ORONO – University of Maine Athletic Director Sue Tyler said when she was coaching at the University of Maryland back in the 1970s, she crawled through a drainage ditch to unlock the stadium because, unlike the men’s coaches, she was not given a key.
Tyler said her tolerance of the unfair conditions women coaches faced allowed her to find the door to a top job in collegiate sports in the years following the passage of Title IX, the 1972 law that barred institutions from discriminating against women in education.
“Many friends of mine in the ’70s lost jobs because they raised a storm,” Tyler said. “I have a job because I knew it was not good to complain.”
Tyler spoke on the status of Title IX at UMaine Tuesday with associate professor of education Sue Estler, who served as director of equal opportunity at UMaine for 10 years before returning to teach this year.
Both highlighted how far women have come in 25 years since the passage of the law. As Estler discussed the history of women’s sports, Tyler served as a color analyst, sharing her experiences as a collegiate player in the 1960s, a Division I coach in the ’70s and an administrator in the ’80s.
The one area where Tyler could show innovation in the movement of women’s sports was in coaches salaries at UMaine, where the university is ahead of the national trend in the salaries paid to its basketball coaches.
UMaine women’s basketball coach Joanne Palombo-McCallie makes more than Bears men’s coach John Giannini.
When Giannini was hired last year, he agreed to a five-year deal for slightly less than $70,000 a season. Two years ago, Palombo was offered $19,000 in salary increases over three years and is now making more than $70,000. The increase came after Palombo considered a job at Long Beach State (Calif.).
Tyler pointed out that there is a formula involving experience and conference titles that is used to determine a coaches salary… and that everything is relative.
“Our women’s [basketball] coach is the highest paid in the league, but [her salary] is not nationally competitive,” Tyler said. “Our league is very bad. It’s not nationally competitive.”
Estler began the seminar by pointing out the word “athletic” does not appear in Title IX, and that after the athletic regulations were implemented in 1979, nobody liked the regulations.
“Men thought [Title IX] went too far and women thought it was too homogeneous,” Estler said.
Yet Tyler’s personal anecdotes showed how far women have come in sports.
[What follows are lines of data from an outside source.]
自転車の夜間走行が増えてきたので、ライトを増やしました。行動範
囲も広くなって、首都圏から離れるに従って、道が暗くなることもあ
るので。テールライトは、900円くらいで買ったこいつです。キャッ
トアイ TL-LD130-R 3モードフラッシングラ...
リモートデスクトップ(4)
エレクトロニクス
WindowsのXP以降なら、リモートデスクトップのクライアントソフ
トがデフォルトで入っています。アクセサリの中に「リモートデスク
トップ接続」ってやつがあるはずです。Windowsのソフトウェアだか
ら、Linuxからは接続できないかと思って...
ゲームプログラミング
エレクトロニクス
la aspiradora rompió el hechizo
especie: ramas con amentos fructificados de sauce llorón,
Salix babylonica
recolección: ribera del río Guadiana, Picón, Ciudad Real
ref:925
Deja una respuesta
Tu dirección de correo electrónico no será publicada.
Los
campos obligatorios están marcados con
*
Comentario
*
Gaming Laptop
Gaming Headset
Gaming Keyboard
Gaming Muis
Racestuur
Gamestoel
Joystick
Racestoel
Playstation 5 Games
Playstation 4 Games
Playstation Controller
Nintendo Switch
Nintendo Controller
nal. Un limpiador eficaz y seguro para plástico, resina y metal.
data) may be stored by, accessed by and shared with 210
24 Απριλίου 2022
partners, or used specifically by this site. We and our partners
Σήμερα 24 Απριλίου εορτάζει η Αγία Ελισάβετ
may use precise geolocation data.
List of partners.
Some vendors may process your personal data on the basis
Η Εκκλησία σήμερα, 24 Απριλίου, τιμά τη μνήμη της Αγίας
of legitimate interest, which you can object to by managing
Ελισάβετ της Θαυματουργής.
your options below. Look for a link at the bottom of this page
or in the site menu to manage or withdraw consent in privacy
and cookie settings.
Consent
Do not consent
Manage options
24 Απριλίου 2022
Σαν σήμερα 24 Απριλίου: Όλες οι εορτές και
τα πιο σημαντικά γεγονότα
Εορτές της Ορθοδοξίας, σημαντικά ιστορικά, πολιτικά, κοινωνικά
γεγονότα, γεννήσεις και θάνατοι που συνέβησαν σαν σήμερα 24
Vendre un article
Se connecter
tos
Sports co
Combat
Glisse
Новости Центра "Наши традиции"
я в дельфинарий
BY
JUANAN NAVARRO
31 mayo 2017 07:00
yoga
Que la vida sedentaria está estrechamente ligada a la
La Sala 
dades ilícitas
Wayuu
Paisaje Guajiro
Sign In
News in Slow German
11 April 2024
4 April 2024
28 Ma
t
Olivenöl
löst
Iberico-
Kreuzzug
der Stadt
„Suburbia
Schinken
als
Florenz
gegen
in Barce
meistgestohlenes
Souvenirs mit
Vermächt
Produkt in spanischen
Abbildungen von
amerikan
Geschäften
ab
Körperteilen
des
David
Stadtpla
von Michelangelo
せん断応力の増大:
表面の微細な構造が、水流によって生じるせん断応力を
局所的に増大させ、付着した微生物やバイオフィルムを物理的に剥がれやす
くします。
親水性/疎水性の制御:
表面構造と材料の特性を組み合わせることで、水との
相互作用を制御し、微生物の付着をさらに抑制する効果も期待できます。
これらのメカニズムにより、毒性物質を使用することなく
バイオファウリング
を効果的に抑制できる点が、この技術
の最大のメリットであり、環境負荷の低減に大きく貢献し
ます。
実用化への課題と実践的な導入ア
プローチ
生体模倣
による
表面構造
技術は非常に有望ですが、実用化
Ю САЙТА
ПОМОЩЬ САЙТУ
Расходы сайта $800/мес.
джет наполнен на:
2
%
While she is one of 16 women athletic directors today, Tyler said in 1990, there was just one. And, Tyler said she “fell” into her position, while today there are many women aspiring to be athletic administrators who call her for advice.
The seminar of about 40 also showed that equity can be a matter of perspective.
When the forum opened up to questions, one woman asked when women’s coaches would be paid the same as men’s coaches. To that, Tyler said the nation is far from it when there are men’s basketball coaches who make half a million dollars, which she thought was outrageous.
To that, Palombo, disagreed.
“Some professors at Harvard are paid that much. If you’re famous and well-published you are making a lot of money,” Palombo said. “And there is the question of job security. If you’re fired, then you’re a fired coach. The market balances out the other factors.”